お風呂と便利

 現在、ゴールデンウィークの真っ只中。しかし、幸せにも、残念にも、私は仕事であります。

 この間、母に「風呂場で、子供にオシッコを掛けられた」という話をしていると、「そう言えば小さい頃、銭湯の湯船の中でウンコをしてしまって、プカプカと浮かんで来た時は、慌ててタオルで隠したワ」と笑っていました。私の小さい頃の話です。

 ん。という事は、風呂が無かったということ?

 父は今も、ガラス屋を営んでいますが、私が1歳になるころ、現在の場所に引っ越して来ました。
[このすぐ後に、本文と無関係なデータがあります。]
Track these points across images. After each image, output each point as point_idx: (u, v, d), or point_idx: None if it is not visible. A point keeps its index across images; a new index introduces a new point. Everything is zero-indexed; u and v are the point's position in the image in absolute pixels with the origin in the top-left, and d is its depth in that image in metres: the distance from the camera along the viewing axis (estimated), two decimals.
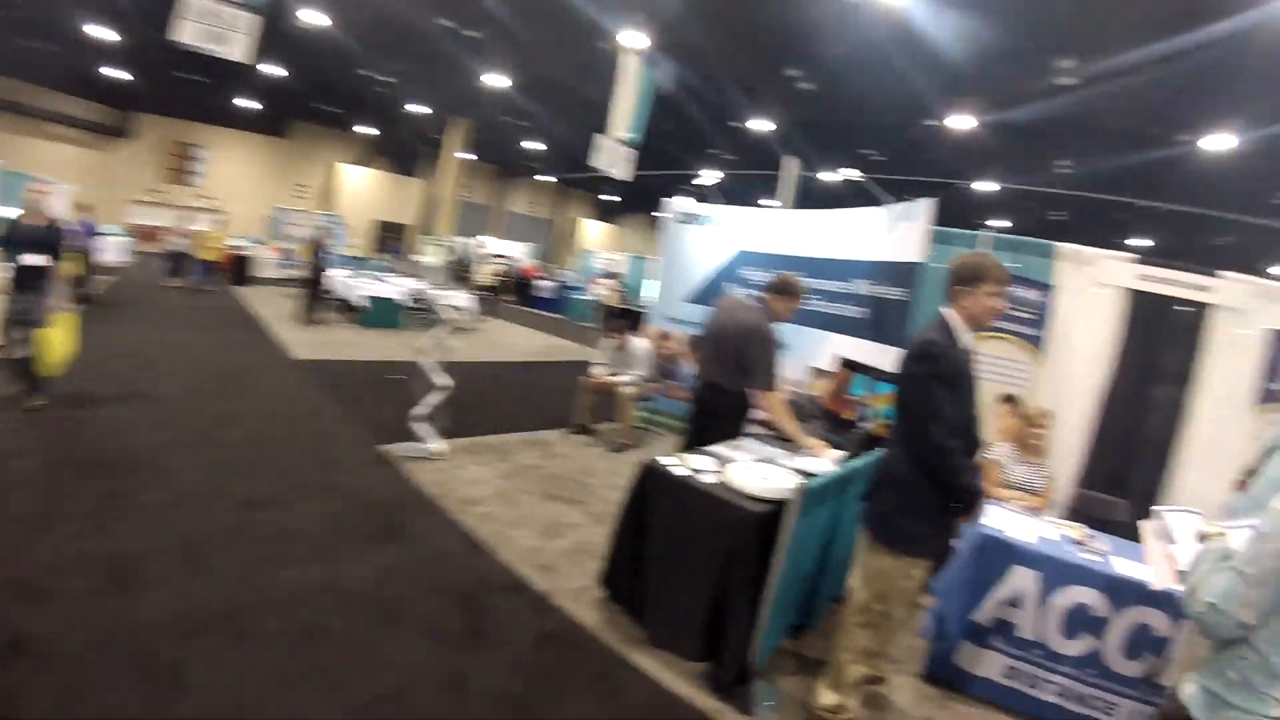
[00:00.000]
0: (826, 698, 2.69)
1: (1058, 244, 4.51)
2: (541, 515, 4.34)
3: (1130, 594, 2.87)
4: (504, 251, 25.11)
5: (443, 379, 5.00)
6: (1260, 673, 1.55)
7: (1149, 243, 19.74)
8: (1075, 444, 4.40)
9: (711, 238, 6.51)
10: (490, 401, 7.26)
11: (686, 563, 2.89)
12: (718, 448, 3.50)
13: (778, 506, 2.77)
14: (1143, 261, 4.34)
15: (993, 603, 3.03)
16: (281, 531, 3.52)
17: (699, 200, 7.19)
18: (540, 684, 2.67)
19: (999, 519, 3.20)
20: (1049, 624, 2.97)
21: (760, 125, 16.19)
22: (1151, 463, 4.25)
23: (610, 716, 2.58)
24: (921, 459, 2.39)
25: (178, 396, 5.62)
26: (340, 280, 11.89)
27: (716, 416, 3.86)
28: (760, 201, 21.06)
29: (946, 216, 4.52)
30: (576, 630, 3.10)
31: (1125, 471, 4.29)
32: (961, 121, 13.62)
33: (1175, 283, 4.28)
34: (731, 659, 2.76)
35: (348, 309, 11.54)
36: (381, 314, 11.27)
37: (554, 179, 31.51)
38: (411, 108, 21.28)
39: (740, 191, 22.39)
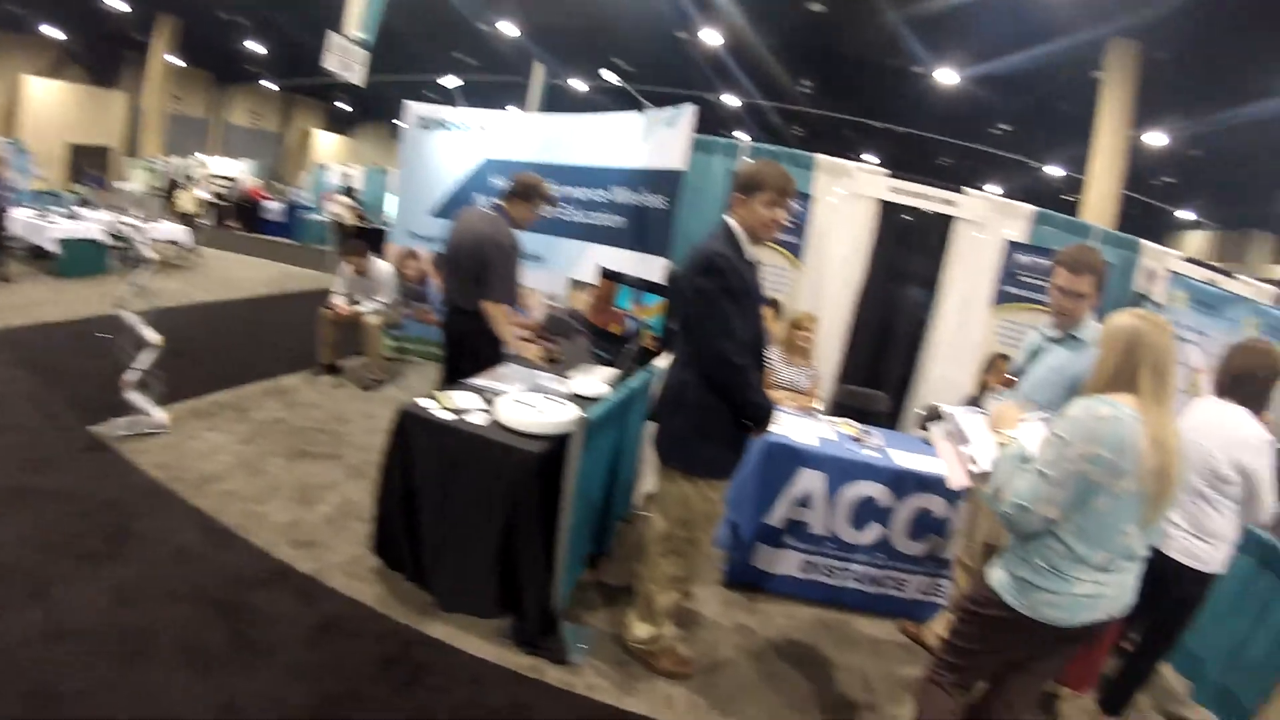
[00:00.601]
0: (640, 630, 2.62)
1: (816, 156, 4.66)
2: (294, 479, 3.77)
3: (910, 484, 3.13)
4: (225, 171, 21.15)
5: (151, 333, 4.09)
6: (1066, 559, 1.70)
7: (877, 159, 21.93)
8: (835, 344, 4.70)
9: (456, 145, 5.91)
10: (218, 350, 6.18)
11: (467, 515, 2.60)
12: (480, 380, 3.17)
13: (558, 441, 2.55)
14: (894, 176, 4.64)
15: (783, 505, 3.16)
16: None
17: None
18: (329, 686, 2.27)
19: (781, 425, 3.26)
20: (838, 519, 3.17)
21: (508, 28, 15.25)
22: (903, 357, 4.71)
23: (415, 703, 2.27)
24: (713, 379, 2.27)
25: None
26: (26, 221, 9.54)
27: (469, 343, 3.50)
28: (508, 109, 20.20)
29: (696, 129, 4.45)
30: (357, 611, 2.70)
31: (881, 366, 4.72)
32: (712, 36, 13.84)
33: (924, 196, 4.64)
34: (534, 609, 2.57)
35: (40, 256, 9.35)
36: (80, 259, 9.15)
37: (280, 86, 27.25)
38: (109, 3, 17.43)
39: (486, 99, 21.20)
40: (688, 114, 4.25)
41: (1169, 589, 2.51)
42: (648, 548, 2.58)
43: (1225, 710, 3.06)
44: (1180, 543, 2.50)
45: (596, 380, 3.26)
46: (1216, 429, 2.48)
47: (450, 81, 20.92)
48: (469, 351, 3.47)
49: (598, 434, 2.68)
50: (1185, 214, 21.25)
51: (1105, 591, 1.72)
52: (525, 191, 3.52)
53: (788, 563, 3.25)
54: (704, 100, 18.98)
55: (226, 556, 2.95)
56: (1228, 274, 4.95)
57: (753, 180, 2.29)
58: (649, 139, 4.66)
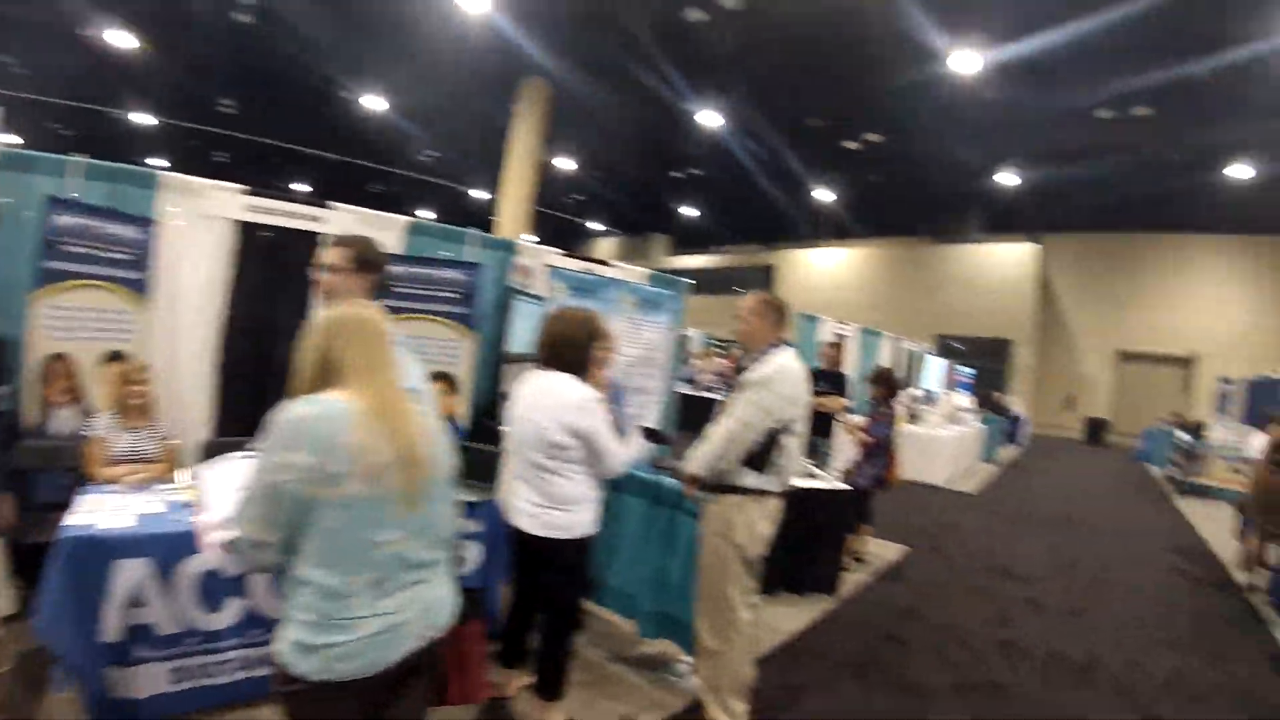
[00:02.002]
0: None
1: (160, 173, 3.91)
2: None
3: None
4: None
5: None
6: (331, 602, 1.42)
7: (308, 188, 20.80)
8: (200, 391, 4.02)
9: None
10: None
11: None
12: None
13: None
14: (253, 193, 4.16)
15: (113, 613, 2.41)
16: None
17: None
18: None
19: (85, 513, 2.57)
20: (186, 606, 2.55)
21: None
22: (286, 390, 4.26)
23: None
24: None
25: None
26: None
27: None
28: None
29: (99, 150, 3.57)
30: None
31: (262, 405, 4.17)
32: (122, 39, 11.67)
33: (288, 214, 4.27)
34: None
35: None
36: None
37: None
38: None
39: None
40: None
41: (545, 564, 2.59)
42: None
43: (671, 633, 3.43)
44: (540, 519, 2.56)
45: None
46: (543, 400, 2.56)
47: None
48: None
49: None
50: (597, 225, 26.16)
51: (402, 618, 1.49)
52: None
53: (153, 679, 2.53)
54: (110, 116, 15.78)
55: None
56: (603, 263, 5.82)
57: None
58: None
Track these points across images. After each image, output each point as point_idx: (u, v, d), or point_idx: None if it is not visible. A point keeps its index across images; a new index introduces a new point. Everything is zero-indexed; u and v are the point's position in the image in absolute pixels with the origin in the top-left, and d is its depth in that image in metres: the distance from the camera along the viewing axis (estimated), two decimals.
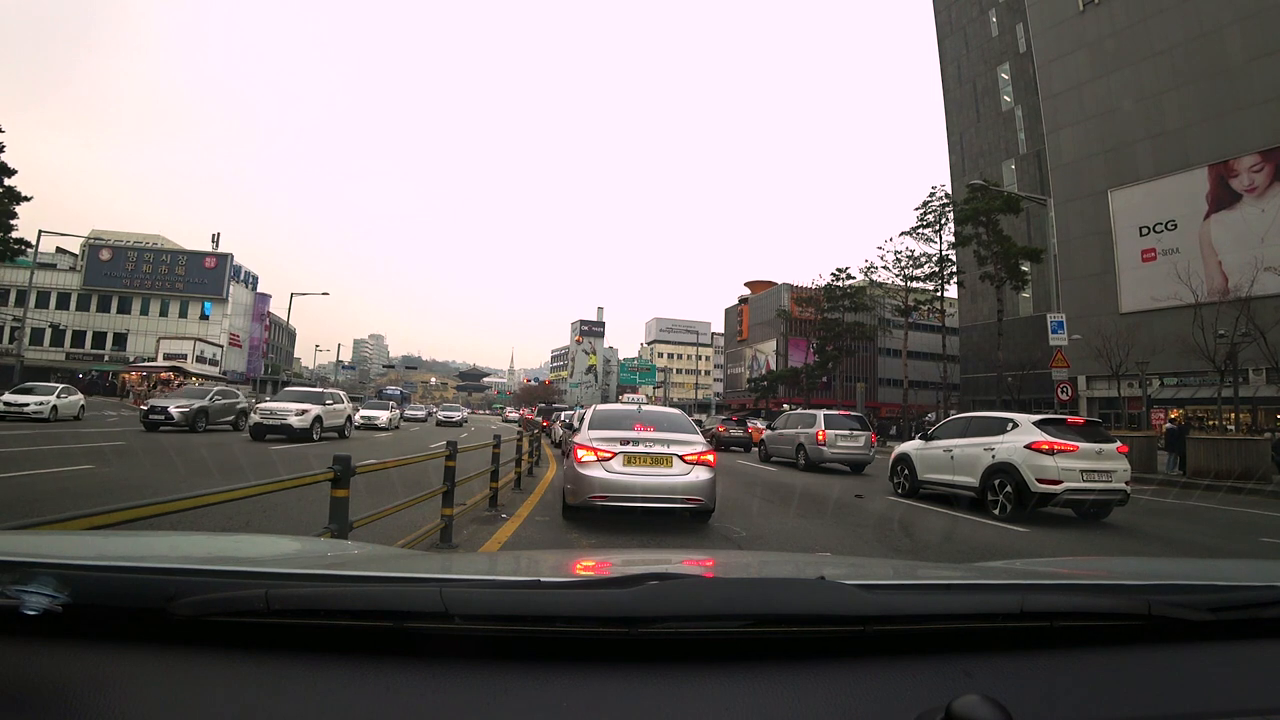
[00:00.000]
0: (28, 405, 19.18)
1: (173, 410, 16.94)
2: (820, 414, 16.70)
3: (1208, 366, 20.92)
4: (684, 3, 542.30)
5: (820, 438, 15.56)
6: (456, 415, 38.25)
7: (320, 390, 20.20)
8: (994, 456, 8.85)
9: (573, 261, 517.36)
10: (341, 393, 21.39)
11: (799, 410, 21.86)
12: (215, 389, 20.86)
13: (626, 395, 60.95)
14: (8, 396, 19.72)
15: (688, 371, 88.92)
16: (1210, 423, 24.30)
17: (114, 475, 8.56)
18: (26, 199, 30.62)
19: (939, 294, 40.33)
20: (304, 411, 16.60)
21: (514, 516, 7.07)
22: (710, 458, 6.59)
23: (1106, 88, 31.50)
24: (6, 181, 29.88)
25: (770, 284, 65.20)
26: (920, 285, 40.81)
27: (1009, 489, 8.48)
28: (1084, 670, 0.95)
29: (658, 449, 6.46)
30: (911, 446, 11.09)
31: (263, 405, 17.78)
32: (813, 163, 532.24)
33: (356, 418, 26.98)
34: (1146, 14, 29.92)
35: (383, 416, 26.59)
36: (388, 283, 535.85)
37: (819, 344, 47.98)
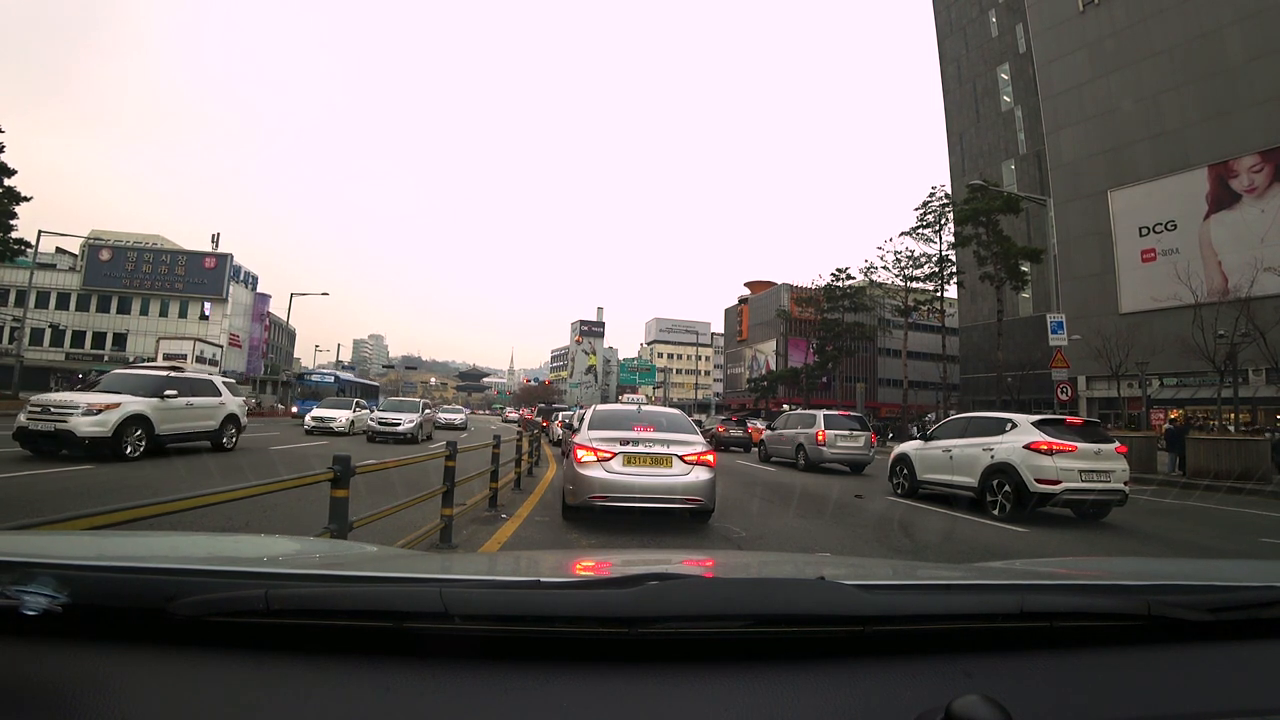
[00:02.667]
0: None
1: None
2: (820, 414, 16.71)
3: (1208, 367, 20.92)
4: (685, 3, 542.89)
5: (820, 438, 15.57)
6: (403, 421, 19.55)
7: (165, 375, 12.22)
8: (993, 457, 8.86)
9: (573, 261, 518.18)
10: (218, 379, 13.89)
11: (799, 410, 21.86)
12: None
13: (626, 395, 60.84)
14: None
15: (688, 371, 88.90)
16: (1210, 423, 24.30)
17: (114, 475, 8.55)
18: (26, 199, 30.61)
19: (939, 294, 40.40)
20: (101, 409, 10.01)
21: (514, 517, 7.07)
22: (710, 458, 6.59)
23: (1106, 88, 31.51)
24: (6, 181, 29.86)
25: (770, 284, 65.21)
26: (920, 285, 40.93)
27: (1008, 489, 8.49)
28: (1084, 670, 0.95)
29: (657, 449, 6.46)
30: (911, 447, 11.10)
31: (38, 398, 10.81)
32: (813, 163, 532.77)
33: (308, 420, 21.11)
34: (1146, 14, 29.93)
35: (340, 418, 20.64)
36: (388, 283, 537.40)
37: (819, 344, 48.03)
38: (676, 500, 6.40)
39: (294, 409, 32.93)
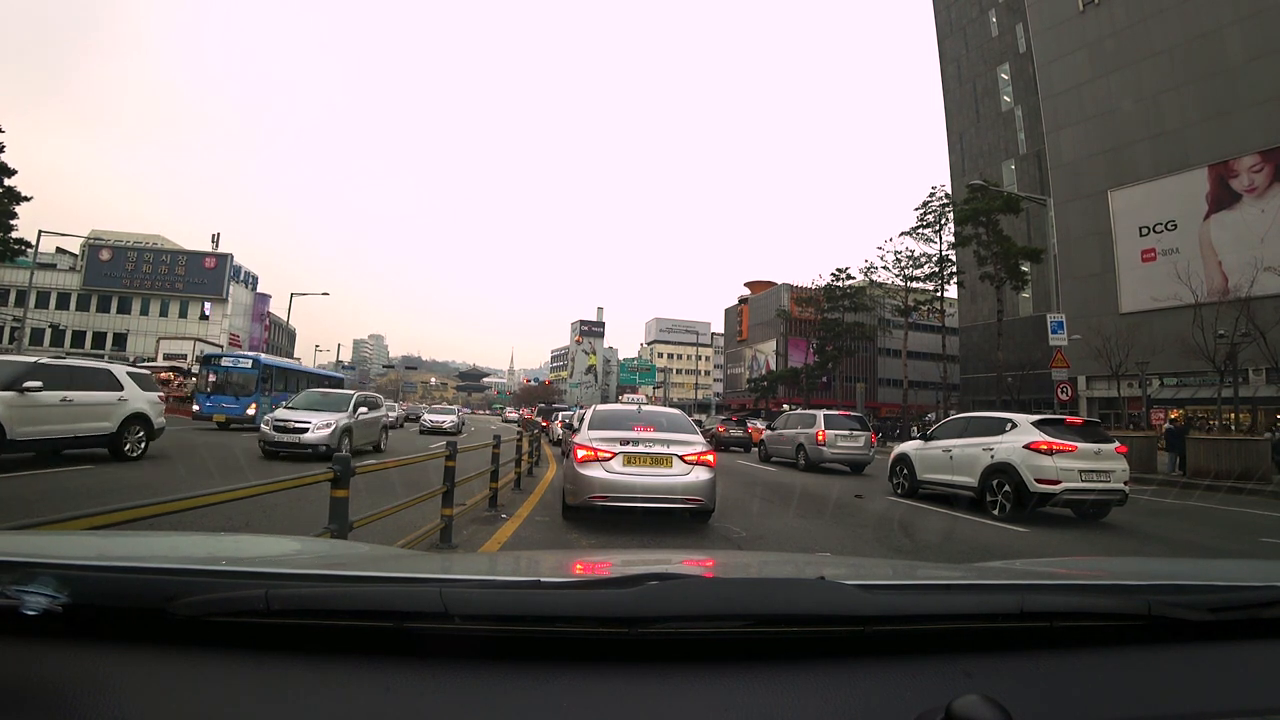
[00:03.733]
0: None
1: None
2: (820, 414, 16.71)
3: (1208, 366, 20.91)
4: (684, 3, 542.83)
5: (820, 438, 15.57)
6: (313, 425, 12.29)
7: (31, 362, 9.30)
8: (993, 456, 8.86)
9: (573, 261, 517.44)
10: (119, 369, 10.90)
11: (799, 410, 21.86)
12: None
13: (626, 395, 60.89)
14: None
15: (688, 371, 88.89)
16: (1211, 423, 24.29)
17: (114, 475, 8.55)
18: (26, 199, 30.65)
19: (939, 294, 40.41)
20: None
21: (514, 517, 7.07)
22: (710, 458, 6.60)
23: (1106, 88, 31.51)
24: (6, 181, 29.90)
25: (770, 284, 65.21)
26: (920, 285, 40.94)
27: (1008, 489, 8.49)
28: (1084, 670, 0.95)
29: (658, 449, 6.47)
30: (911, 446, 11.10)
31: None
32: (813, 163, 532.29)
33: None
34: (1146, 14, 29.93)
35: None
36: (388, 283, 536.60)
37: (819, 344, 48.05)
38: (677, 500, 6.41)
39: (195, 407, 22.16)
それまでは、四畳半と三畳、二間きりの長屋を借りて、四畳半の部屋を仕事場に改造し、三畳間で父、母、父の従兄弟の3人で生活をしながら、ガラス屋を始めました。考えてみれば風呂などあるはずも無かったのです。

 1970年、昭和45年の話です。大阪万博が開催され、高度成長期の真っ只中で、仕事も本当に忙しく、大阪には活気が漲っていたそうです。

 当時の色あせた写真を見ると、大阪の下町の風景が見て取れます。舗装されていない道路、所々に残る田んぼ、角ばった無骨な車、そして華奢な家々。家同士は密集しており、道が広いわけでも無いのに、何故か街はゆったりとしていて、開放感があるのは、家が軒並み2階建てだからでしょうか。

 建築の設計をしていると、いつも繰り返し考えます。「街も家もどんどん便利になっていく。しかし、良くなったんだろうか」ということです。

 私の家も含めてですが、多くの事が家の中で完結できるようになると、地域との関係は自然と粗になって行きます。ご近所に頼らなくても、何とか暮らせるからです。お風呂屋さんに行かなくても良いし、映画館に行かずとも、テレビでも結構な画質と音でDVDを観ることができます。便利で快適ですが、本当に良い事だけなのかな、とも思います。

 懐古的な発想だけでは、前には進めませんし、クライアントの要求に応えるのが、職業建築家の仕事です。しかし、便利さによって失なうものがあるかもしれない、という気持ちは常に持っていないと、もっと大きなものを失うかもしれません。明快な答えと方法が有るのかと言われれば、口ごもってしまう部分もありますが、建築を通して、自分なりの提案はして行きたい、と。

 親が風呂の無かった昔を思い出し、大変だった事を、嬉しそうに話すのを見て、そんな事を考えました。